“Structurele oplossingen” vergen een gans nieuwe aanpak van het sociaal-economisch beleid.

ma, 28/01/2013

Artikel uit Trends.be
In het geel zie je de enige en echte reden waarom we langer zouden moeten werken.

Iedereen toonde zich erg kwaad op de leiding van multinational Ford toen de beslissing tot sluiting van de fabriek in Genk viel. Nu hakken we met z’n allen in op de leiding van een andere multinational, Arcelor Mittal, naar aanleiding van de schrapping van 1300 jobs in het reeds zo zwaar geteisterde Wallonië.

Er zit zeker een grond van waarheid in bepaalde van die verwijten en beschuldigen maar het zou ons allemaal veel meer helpen de echte realiteit rond deze debâcles inzake economische bedrijvigheid en tewerkstelling onder ogen te zien. De grote verontwaardiging die sommige politieke beleidsverantwoordelijken nogal ostentatief ten toon spreiden, stelt trouwens niet veel meer voor dan een goed doordachte poging om de aandacht van de eigen verantwoordelijkheden in dezen af te leiden. 

Terwijl, onder meer, onze geografische ligging en de kwaliteit van ons arbeidspotentieel ons land aanzienlijke perspectieven blijven bieden op het vlak van economische en industriële bedrijvigheid, komt steeds meer aan de orde dat ondernemers en ondernemingen met toenemende hinderpalen dienen af te rekenen.

Onze hoge fiscale druk en de complexiteit en vaak ineffectiviteit van de reglementering zijn belangrijke handicaps.

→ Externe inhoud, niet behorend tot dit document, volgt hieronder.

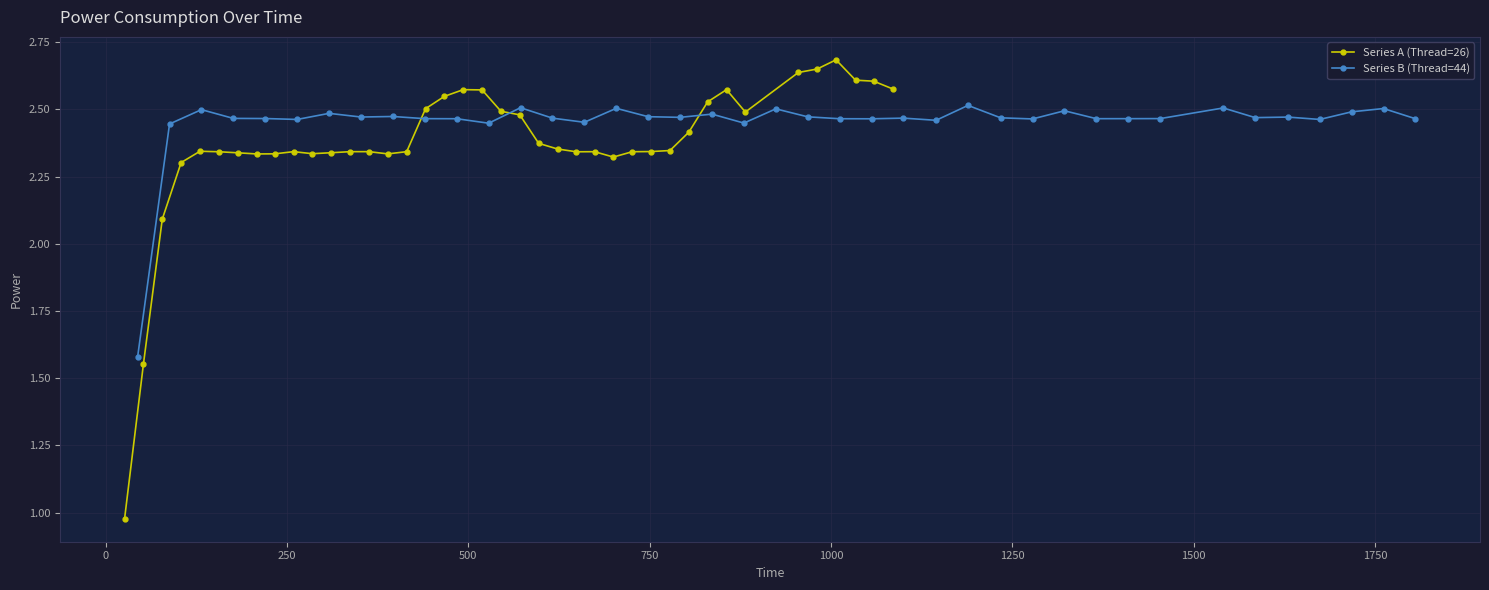

What is the sum of all Series A (Thread=26) values?

94.7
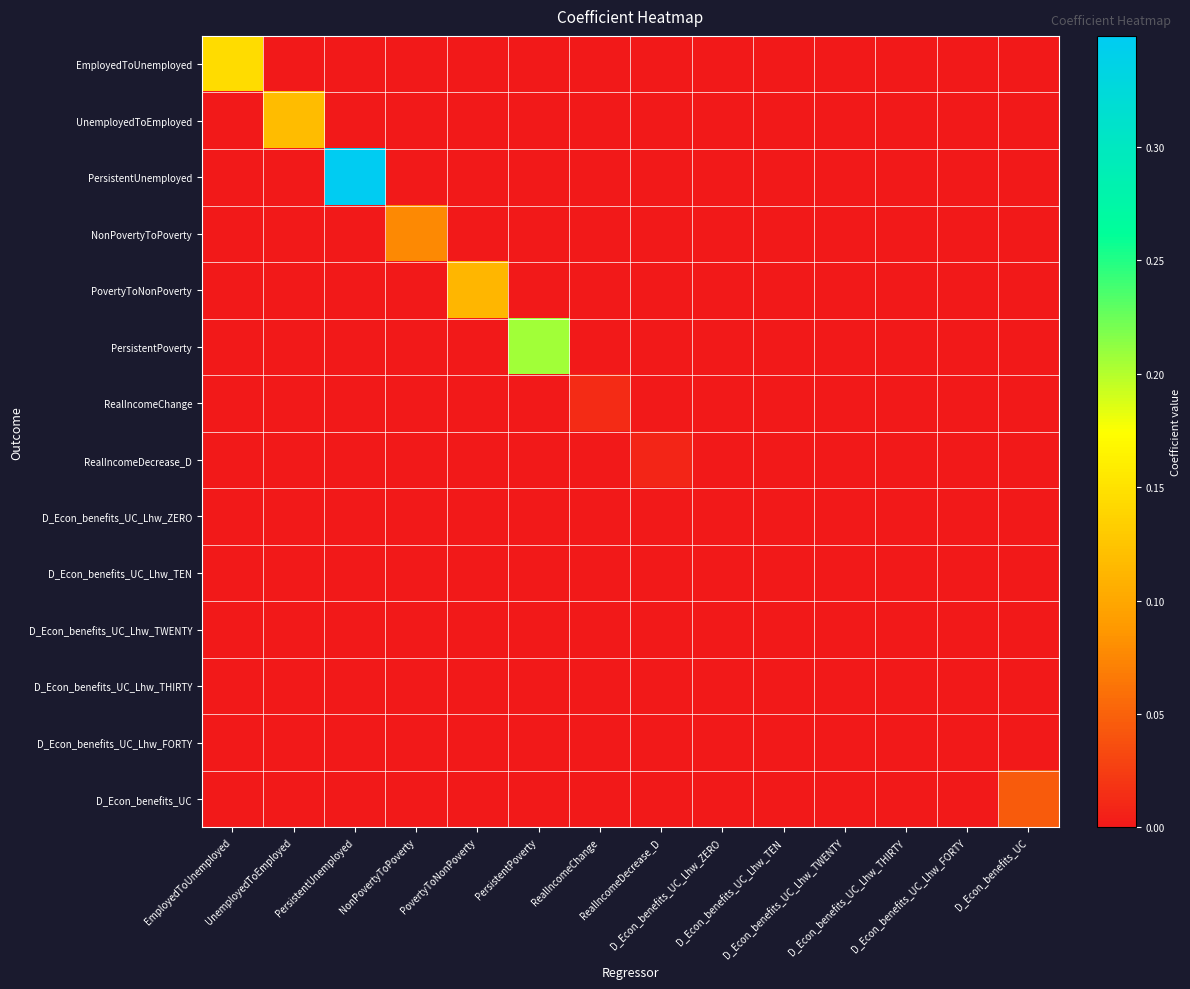

Between PovertyToNonPoverty and RealIncomeChange, which series saw the biggest shift?

PovertyToNonPoverty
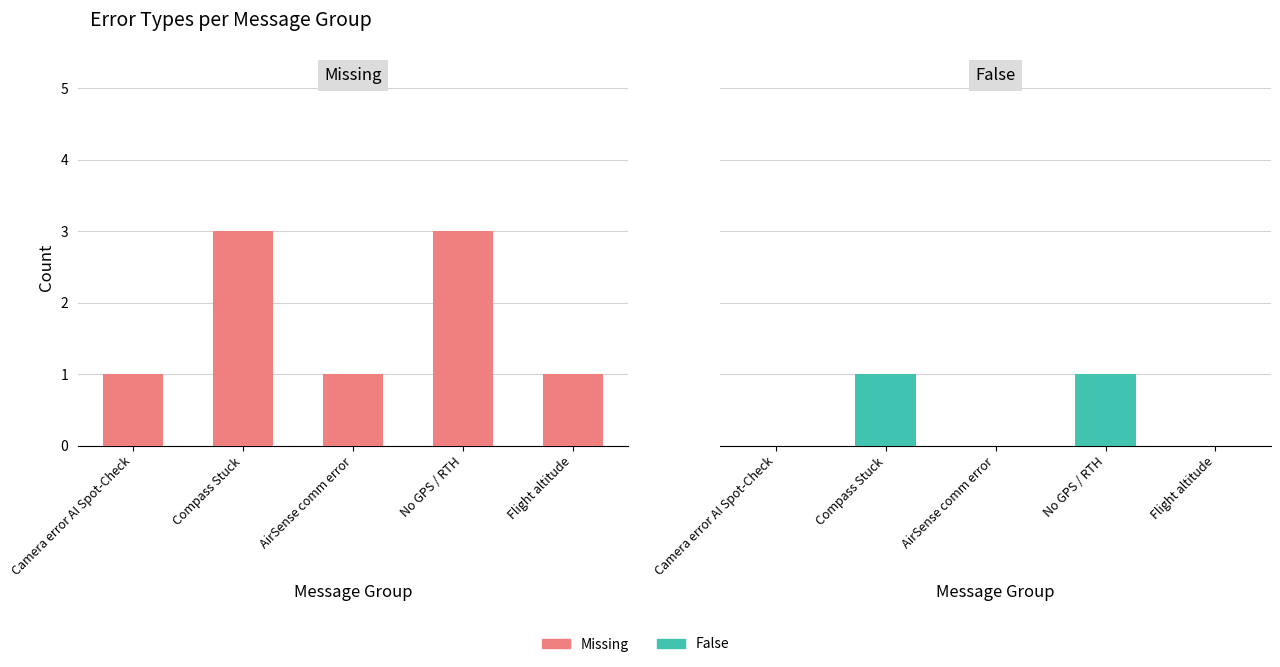

What position from the right is Camera error AI Spot-Check?

5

Hetzelfde geldt ook inzake onze relatieve loonkosten die onze ondernemingen opzadelen met een concurrentiële handicap van minstens 10%. En dan is er zeker ook nog de ronduit vijandige houding die sommige politici en vakbondsleiders aannemen tegenover ondernemers en ondernemingen. Gaat de economie in haar geheel in recessie, dan beginnen deze negatieve factoren extra zwaar door te wegen op de bereidheid van ondernemers om hier risico’s te nemen, jobs te creëren en te investeren. 

Minister van Werk Monica De Coninck liet onmiddellijk weten dat zowel regionaal als federaal, en liefst samen, moet gezocht worden naar “structurele oplossingen”. Twee mogelijke ingrepen horen daar zeker niet bij. Ten eerste, brugpensioenen en andere vormen van definitieve vervroegde uittreding zijn volkomen uit den boze. De simpele realiteit is dat we als gemeenschap gewoon niet meer de middelen hebben om dergelijke ingrepen te financieren. Bovendien komt de periode van systemische krapte op de arbeidsmarkt stilaan maar zeker dichterbij. Er dient dus te worden ingezet op herscholing en bij-training, liefst ondersteund door significante financiële prikkels voor alle betrokkenen.